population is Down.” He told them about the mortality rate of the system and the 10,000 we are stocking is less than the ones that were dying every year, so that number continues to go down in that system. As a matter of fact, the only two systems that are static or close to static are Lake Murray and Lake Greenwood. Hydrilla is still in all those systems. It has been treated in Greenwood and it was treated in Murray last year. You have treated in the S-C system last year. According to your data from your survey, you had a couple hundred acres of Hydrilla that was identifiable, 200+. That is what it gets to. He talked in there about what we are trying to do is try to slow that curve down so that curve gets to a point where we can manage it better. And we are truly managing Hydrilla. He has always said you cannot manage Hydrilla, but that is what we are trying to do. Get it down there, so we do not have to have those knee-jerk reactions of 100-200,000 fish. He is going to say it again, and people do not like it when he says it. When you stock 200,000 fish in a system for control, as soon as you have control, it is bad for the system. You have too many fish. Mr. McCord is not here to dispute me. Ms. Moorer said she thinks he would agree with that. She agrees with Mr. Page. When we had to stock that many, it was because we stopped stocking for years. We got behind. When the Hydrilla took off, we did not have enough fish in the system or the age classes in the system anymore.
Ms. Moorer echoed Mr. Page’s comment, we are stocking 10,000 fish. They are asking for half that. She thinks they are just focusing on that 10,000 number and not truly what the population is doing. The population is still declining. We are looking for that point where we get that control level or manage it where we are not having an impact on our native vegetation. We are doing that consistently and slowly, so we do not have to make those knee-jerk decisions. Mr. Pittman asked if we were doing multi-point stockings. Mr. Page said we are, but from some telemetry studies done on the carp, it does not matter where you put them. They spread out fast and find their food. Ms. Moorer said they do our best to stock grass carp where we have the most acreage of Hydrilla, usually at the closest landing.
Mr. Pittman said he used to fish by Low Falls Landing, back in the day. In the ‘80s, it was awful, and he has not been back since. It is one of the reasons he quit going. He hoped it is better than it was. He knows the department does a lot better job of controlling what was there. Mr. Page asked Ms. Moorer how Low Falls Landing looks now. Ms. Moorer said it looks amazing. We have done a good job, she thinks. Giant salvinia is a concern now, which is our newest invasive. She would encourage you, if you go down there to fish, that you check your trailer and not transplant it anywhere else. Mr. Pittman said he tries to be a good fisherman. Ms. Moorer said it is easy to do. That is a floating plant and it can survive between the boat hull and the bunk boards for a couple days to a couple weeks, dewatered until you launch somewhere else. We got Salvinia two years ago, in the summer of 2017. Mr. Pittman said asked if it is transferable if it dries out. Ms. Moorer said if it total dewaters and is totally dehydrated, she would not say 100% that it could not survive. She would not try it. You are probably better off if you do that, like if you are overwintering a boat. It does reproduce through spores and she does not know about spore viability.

_____

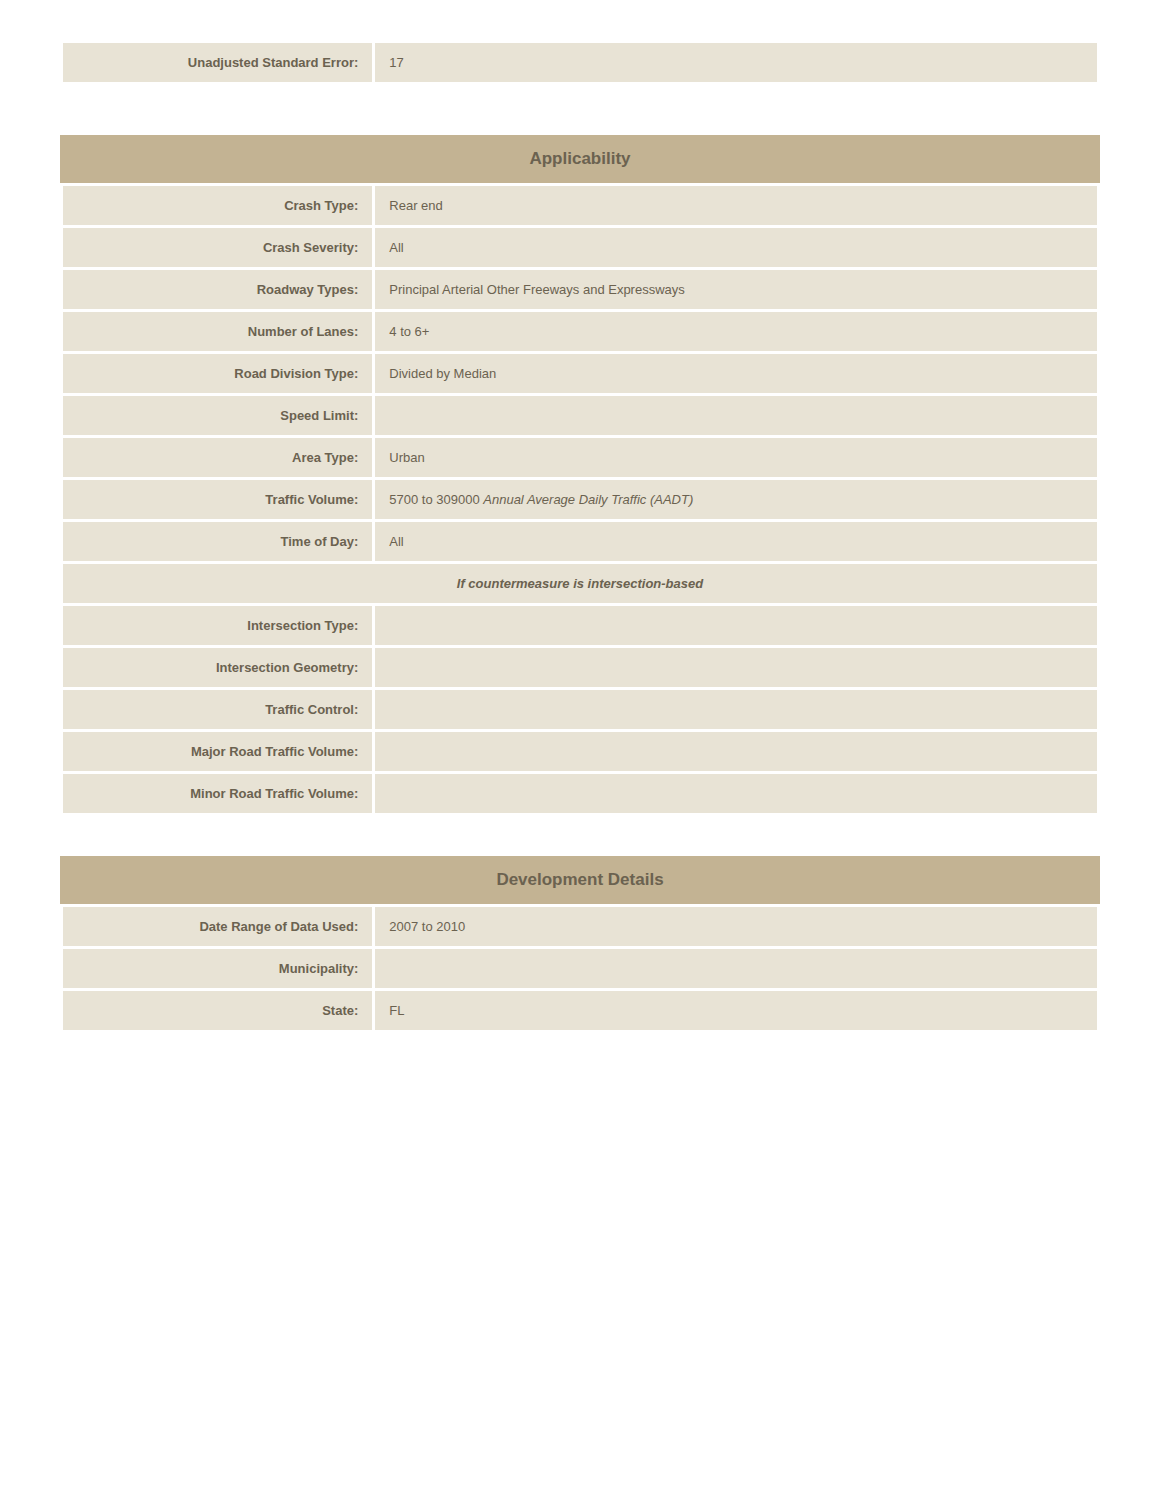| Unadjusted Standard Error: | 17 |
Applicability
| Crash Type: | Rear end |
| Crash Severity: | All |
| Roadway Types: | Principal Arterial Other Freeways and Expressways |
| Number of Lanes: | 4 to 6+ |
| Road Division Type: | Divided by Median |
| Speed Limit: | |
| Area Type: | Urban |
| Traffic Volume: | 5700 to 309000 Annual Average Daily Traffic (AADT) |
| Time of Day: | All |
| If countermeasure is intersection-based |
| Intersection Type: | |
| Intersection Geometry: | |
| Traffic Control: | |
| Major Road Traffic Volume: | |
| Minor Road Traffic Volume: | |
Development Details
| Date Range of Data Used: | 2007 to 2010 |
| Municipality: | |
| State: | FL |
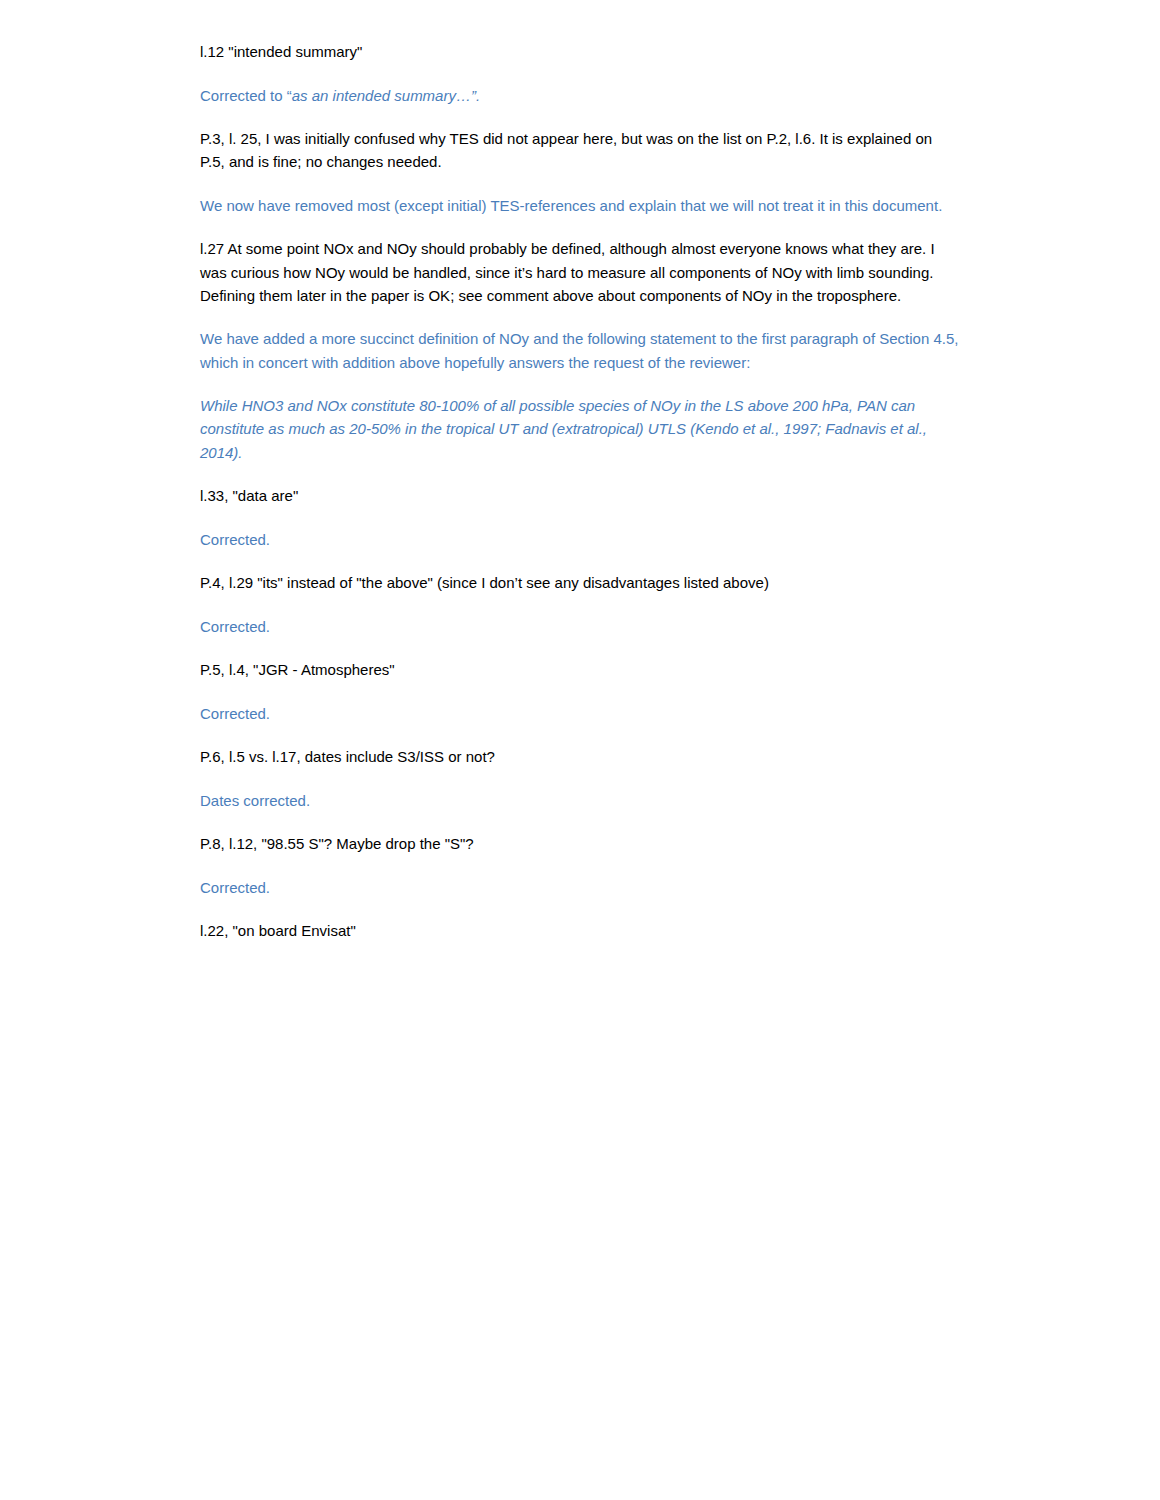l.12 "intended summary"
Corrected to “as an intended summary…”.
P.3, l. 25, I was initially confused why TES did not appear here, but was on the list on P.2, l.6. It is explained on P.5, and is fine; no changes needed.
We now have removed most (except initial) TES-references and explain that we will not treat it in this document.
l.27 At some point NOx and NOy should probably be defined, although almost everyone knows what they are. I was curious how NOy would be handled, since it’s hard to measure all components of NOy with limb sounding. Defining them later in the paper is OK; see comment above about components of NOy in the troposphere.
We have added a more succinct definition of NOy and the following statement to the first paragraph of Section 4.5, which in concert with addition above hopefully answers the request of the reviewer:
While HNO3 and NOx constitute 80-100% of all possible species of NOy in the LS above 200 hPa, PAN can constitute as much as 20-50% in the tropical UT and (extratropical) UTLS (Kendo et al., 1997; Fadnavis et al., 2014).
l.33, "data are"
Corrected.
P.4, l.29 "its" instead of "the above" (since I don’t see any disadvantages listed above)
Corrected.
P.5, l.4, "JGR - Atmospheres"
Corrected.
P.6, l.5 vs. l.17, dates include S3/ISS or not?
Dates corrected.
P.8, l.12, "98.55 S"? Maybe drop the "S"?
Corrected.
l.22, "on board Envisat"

_____

Where the data above reaches the line holding "Type: | Urban |", begin printing, and stop after the line holding "Major Road Traffic Volume: | |". Each line must be reproduced exactly, with nothing else added.

| Area Type: | Urban |
| Traffic Volume: | 5700 to 309000 Annual Average Daily Traffic (AADT) |
| Time of Day: | All |
| If countermeasure is intersection-based |
| Intersection Type: | |
| Intersection Geometry: | |
| Traffic Control: | |
| Major Road Traffic Volume: | |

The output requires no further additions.